*** Data for processing

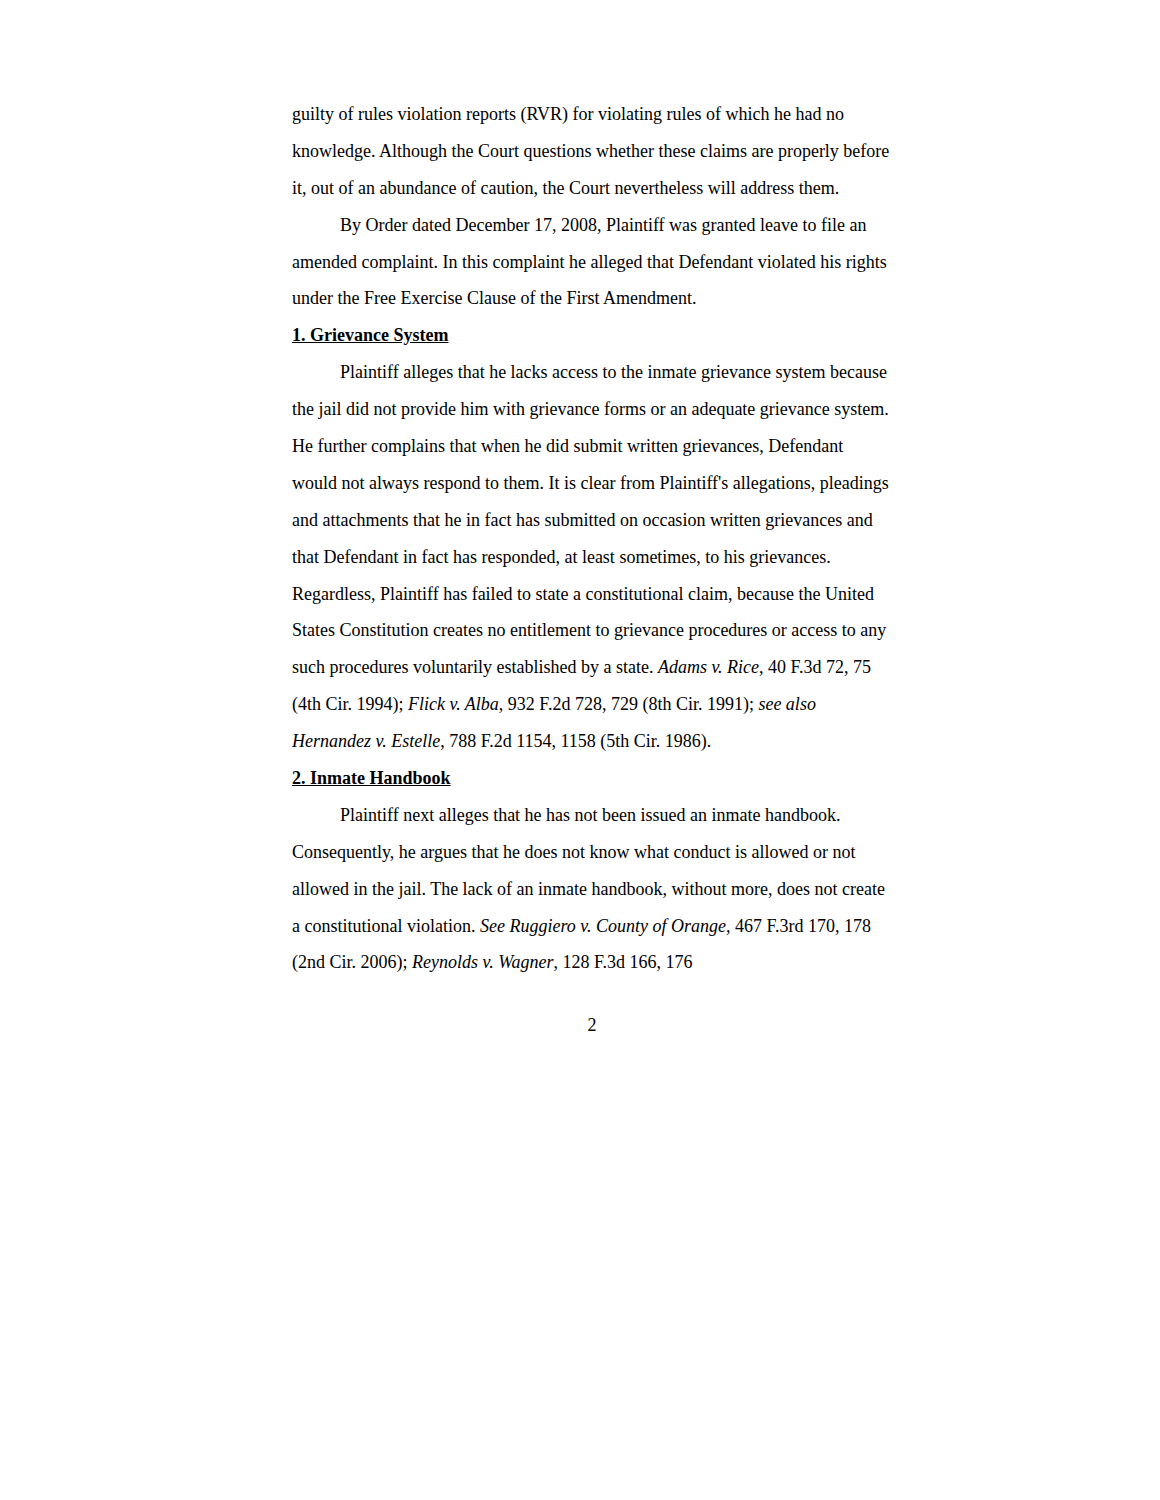guilty of rules violation reports (RVR) for violating rules of which he had no knowledge. Although the Court questions whether these claims are properly before it, out of an abundance of caution, the Court nevertheless will address them.
By Order dated December 17, 2008, Plaintiff was granted leave to file an amended complaint. In this complaint he alleged that Defendant violated his rights under the Free Exercise Clause of the First Amendment.
1. Grievance System
Plaintiff alleges that he lacks access to the inmate grievance system because the jail did not provide him with grievance forms or an adequate grievance system. He further complains that when he did submit written grievances, Defendant would not always respond to them. It is clear from Plaintiff's allegations, pleadings and attachments that he in fact has submitted on occasion written grievances and that Defendant in fact has responded, at least sometimes, to his grievances. Regardless, Plaintiff has failed to state a constitutional claim, because the United States Constitution creates no entitlement to grievance procedures or access to any such procedures voluntarily established by a state. Adams v. Rice, 40 F.3d 72, 75 (4th Cir. 1994); Flick v. Alba, 932 F.2d 728, 729 (8th Cir. 1991); see also Hernandez v. Estelle, 788 F.2d 1154, 1158 (5th Cir. 1986).
2. Inmate Handbook
Plaintiff next alleges that he has not been issued an inmate handbook. Consequently, he argues that he does not know what conduct is allowed or not allowed in the jail. The lack of an inmate handbook, without more, does not create a constitutional violation. See Ruggiero v. County of Orange, 467 F.3rd 170, 178 (2nd Cir. 2006); Reynolds v. Wagner, 128 F.3d 166, 176
2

******

§ **What the task asks**
Could you reproduce all of the data above exactly and skip any image?

§ **Task output**
guilty of rules violation reports (RVR) for violating rules of which he had no knowledge. Although the Court questions whether these claims are properly before it, out of an abundance of caution, the Court nevertheless will address them.
By Order dated December 17, 2008, Plaintiff was granted leave to file an amended complaint. In this complaint he alleged that Defendant violated his rights under the Free Exercise Clause of the First Amendment.
1. Grievance System
Plaintiff alleges that he lacks access to the inmate grievance system because the jail did not provide him with grievance forms or an adequate grievance system. He further complains that when he did submit written grievances, Defendant would not always respond to them. It is clear from Plaintiff's allegations, pleadings and attachments that he in fact has submitted on occasion written grievances and that Defendant in fact has responded, at least sometimes, to his grievances. Regardless, Plaintiff has failed to state a constitutional claim, because the United States Constitution creates no entitlement to grievance procedures or access to any such procedures voluntarily established by a state. Adams v. Rice, 40 F.3d 72, 75 (4th Cir. 1994); Flick v. Alba, 932 F.2d 728, 729 (8th Cir. 1991); see also Hernandez v. Estelle, 788 F.2d 1154, 1158 (5th Cir. 1986).
2. Inmate Handbook
Plaintiff next alleges that he has not been issued an inmate handbook. Consequently, he argues that he does not know what conduct is allowed or not allowed in the jail. The lack of an inmate handbook, without more, does not create a constitutional violation. See Ruggiero v. County of Orange, 467 F.3rd 170, 178 (2nd Cir. 2006); Reynolds v. Wagner, 128 F.3d 166, 176
2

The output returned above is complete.